I know, when I started paddling, it was to get away from rules, regulations, all that stuff. I was in a little world of my own, out in my own canoe, so to speak. And that kind of approach works just fine, if you always paddle within 5 feet of shore.

Of course, there comes a time when you want to leave the shore - maybe you're late for the ferry or work, or you want to cross to that island over there. And that is fine. I would urge you, at those times, to be concious of why you are leaving shore, and to choose the style of travel which is most appropriate. As soon as you leave shore, wake up, snap out of la-la land, and conduct yourself as if you were skipper of a vessel on the sea - because you are!

Another style of travel is "point-to-point". This is used when you realize that you've been paddling all day, and are only one mile from your last campsite.

Point-to-point travel keeps you relatively close to shore, but you can cover a bit more distance. Basically, when you get to the entrance of a bay, head for the point on the far side. If you're travelling in an area with tidal currents of 2-3 knots, and the tide is going with you, it can be advantageous to skirt along the edge of the channel, rather than going deep into every bay and thus fighting against the back eddies you'll find there.

Travelling point-to-point, you do need to keep an eye out for traffic. Because you're on a line connecting the two points of a bay, you are essentially still hugging the edge of the channel or coast from the perspective of a power boater, and thus will still be out of their way, especially the larger vessels such as cruise ships and freighters. The main thing to watch for is boats leaving the bay you're crossing - especially if there's a marina or village at the head of the bay.

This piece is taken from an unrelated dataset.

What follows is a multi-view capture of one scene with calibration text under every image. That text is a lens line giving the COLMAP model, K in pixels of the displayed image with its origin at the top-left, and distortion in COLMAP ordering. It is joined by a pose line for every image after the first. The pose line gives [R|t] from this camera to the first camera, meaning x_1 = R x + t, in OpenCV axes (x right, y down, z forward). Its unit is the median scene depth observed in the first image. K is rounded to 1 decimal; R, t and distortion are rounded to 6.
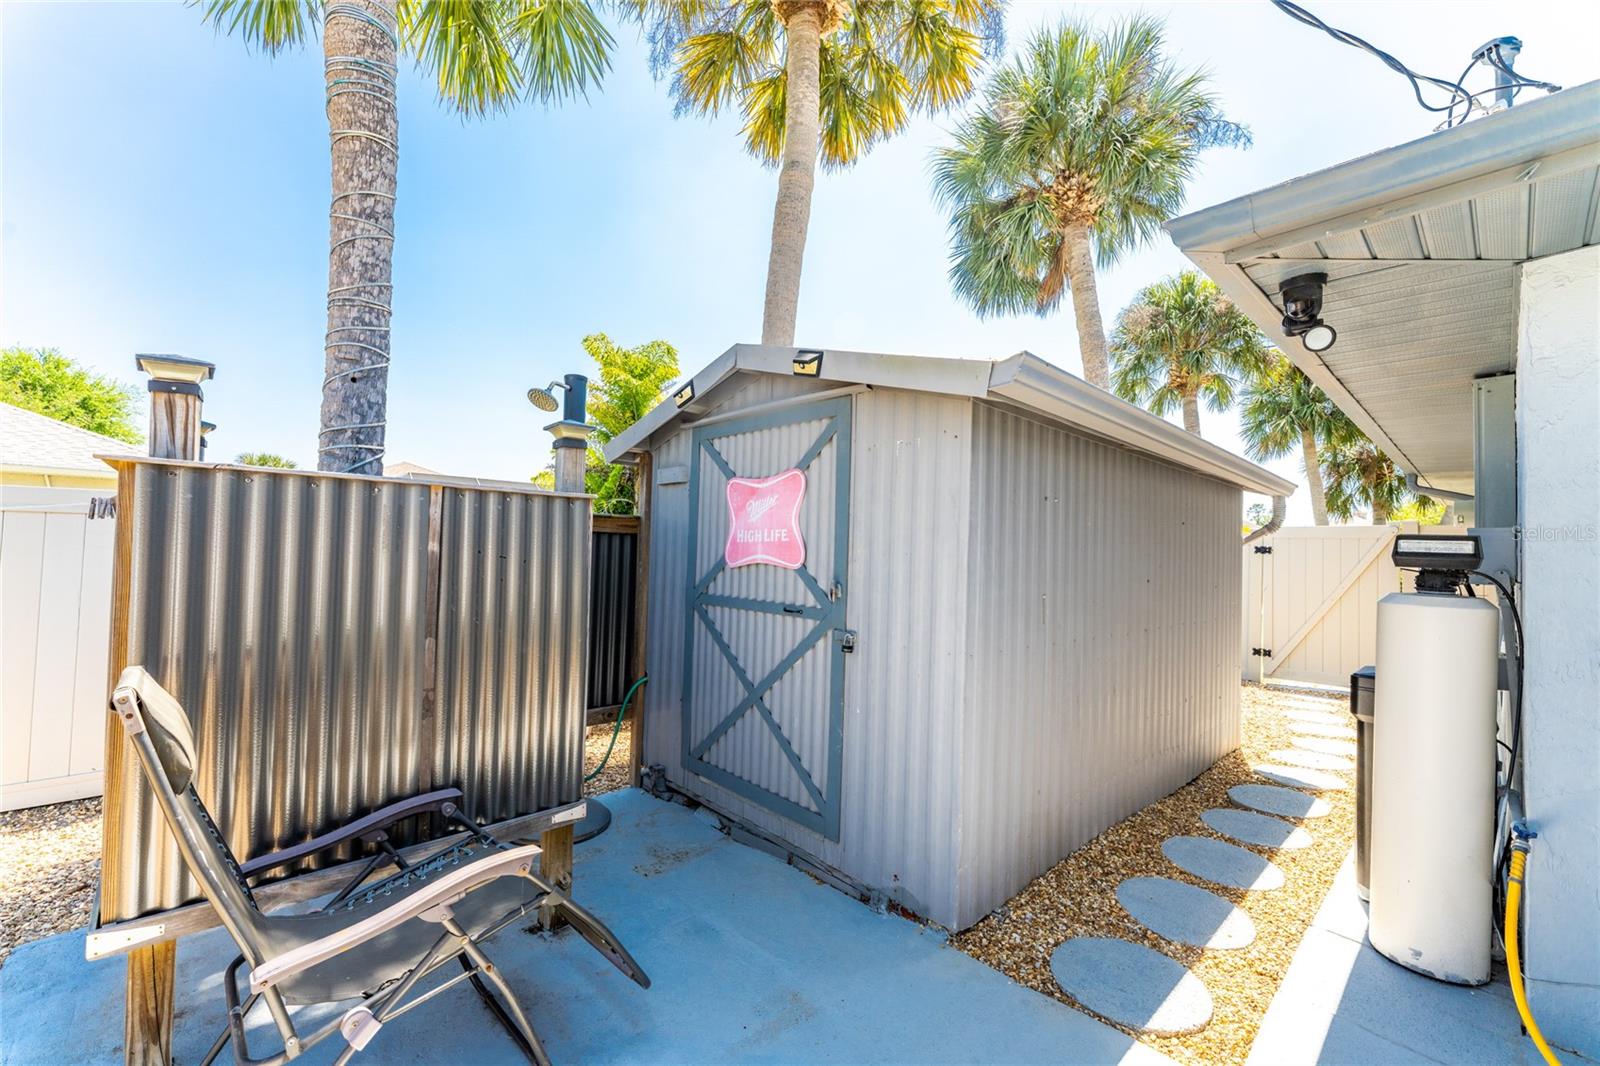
lens RADIAL K [[623.3, 0, 793.9], [0, 623.3, 547.4], [0, 0, 1]] dist [0.001850, 0.000078]
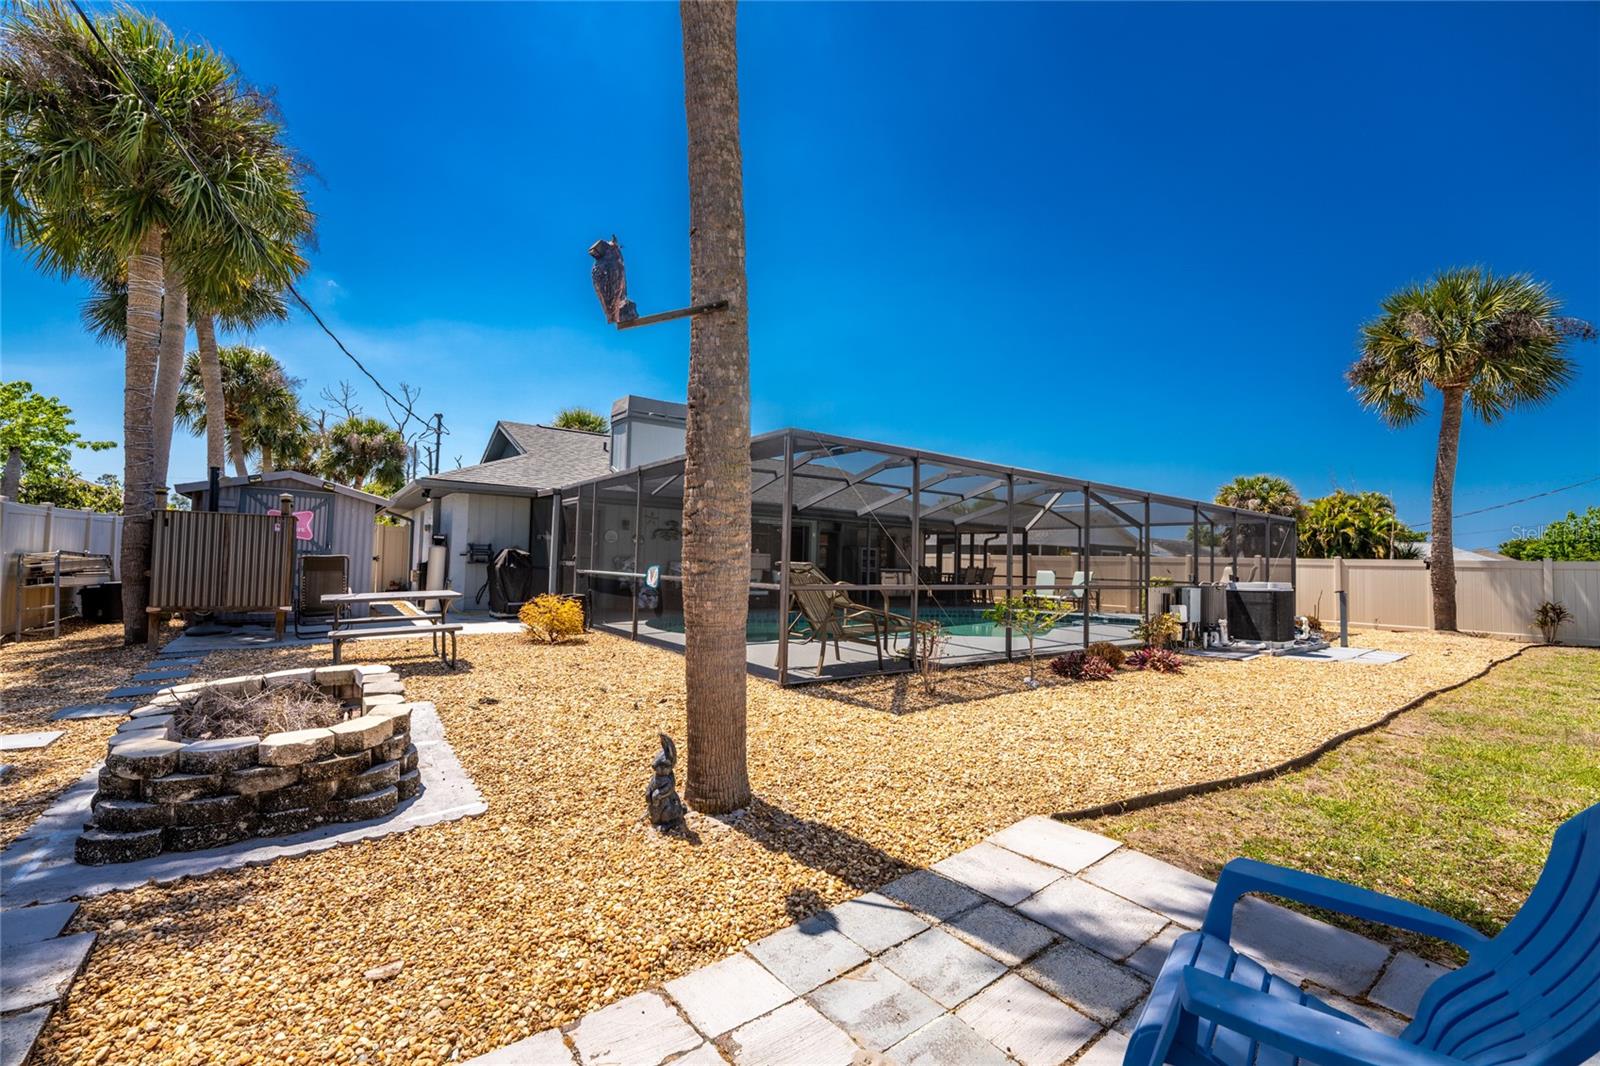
lens RADIAL K [[635.5, 0, 806.4], [0, 635.5, 535.3], [0, 0, 1]] dist [-0.004723, 0.000149]
pose [[0.033814, 0.018556, 0.999256, -1.375241], [-0.041094, 0.999008, -0.017160, -0.018057], [-0.998583, -0.040484, 0.034543, -0.752471]]
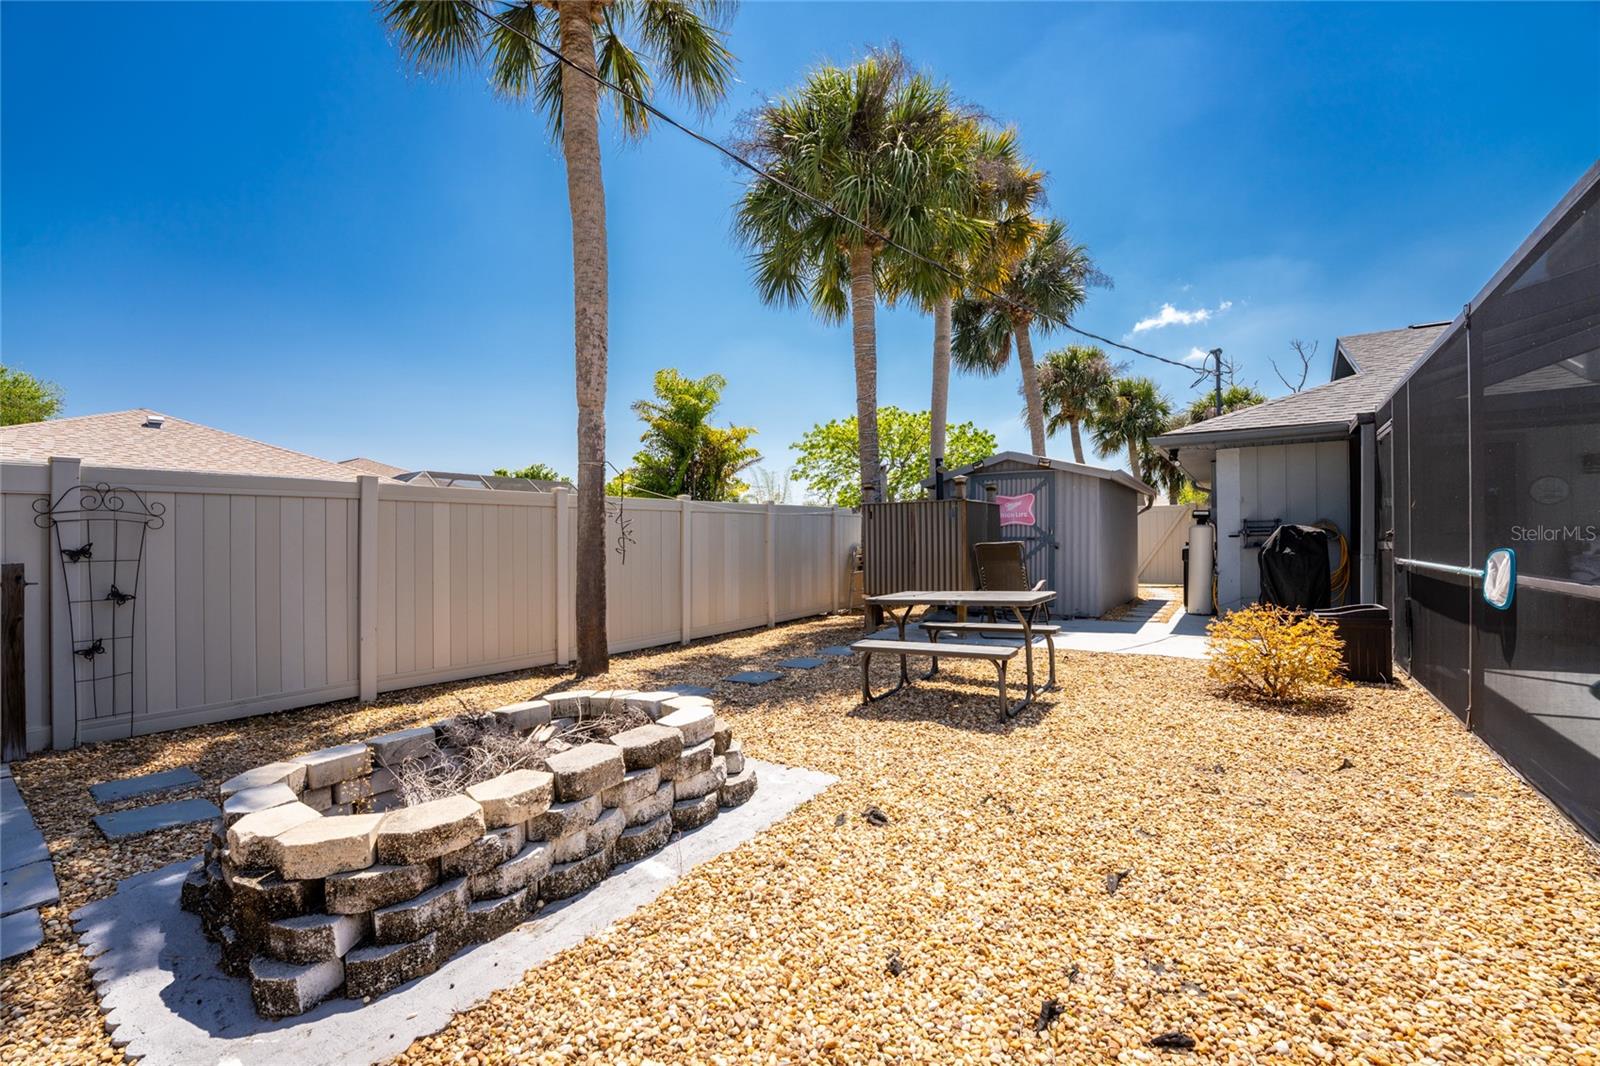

Sometimes you'll find you have to use a third style of travel, which is a "crossing". All things being equal, it's usually best to make all crossings as short as possible, by travelling on a straight line between the two closest points. If there is boat traffic, cross perpendicular to the flow of traffic. Big boats in the distance will arrive much faster than you would think - wait and let them pass. It's hard for power boaters to avoid something they can't see, and by some ancient law of the sea, kayakers are invisible - at least it's safest to assume so - no matter how brightly colored our gear. (Editor's note: a cyclist's flag can be easily mounted on your kayak to aid in visibility.)

The final style is offshore travel, that is, cruising right down the channel as if you were a mighty vessel, with all the rights and responsibilities of a BC Ferry. This is your right, but if you're going to do it, be aware of other boaters, and learn the 'rules of the road'. Stay out of shipping lanes, which are marked on charts.

Most boats tend to drive like cars do in North America - pass to the right of oncoming vessels. Try to stay on the right side of the channel. Watch out for boats bigger than you, and assume they haven't seen you. Use your VHF radio to hail other skippers on Channel 16 if you're uncertain (the emergency channel so keep it brief). And make the responsibility for not getting run over yours.

One final note on boating etiquette - when boats are getting close, make eye contact with the driver, then nod or wave. There's a certain style when waving to boat drivers - watch how they return your wave and you'll catch on. Do not wave your hand back and forth over your head, as if someone is fixing to die - unless someone is! Just raise your hand up beside your face, and do a little back-and-forth motion, from the wrist. If the skipper returns your wave, chances are she or he has actually seen you, and realizes that you're awake and aware of them, too. Anxiety is decreased; and both parties sigh in relief.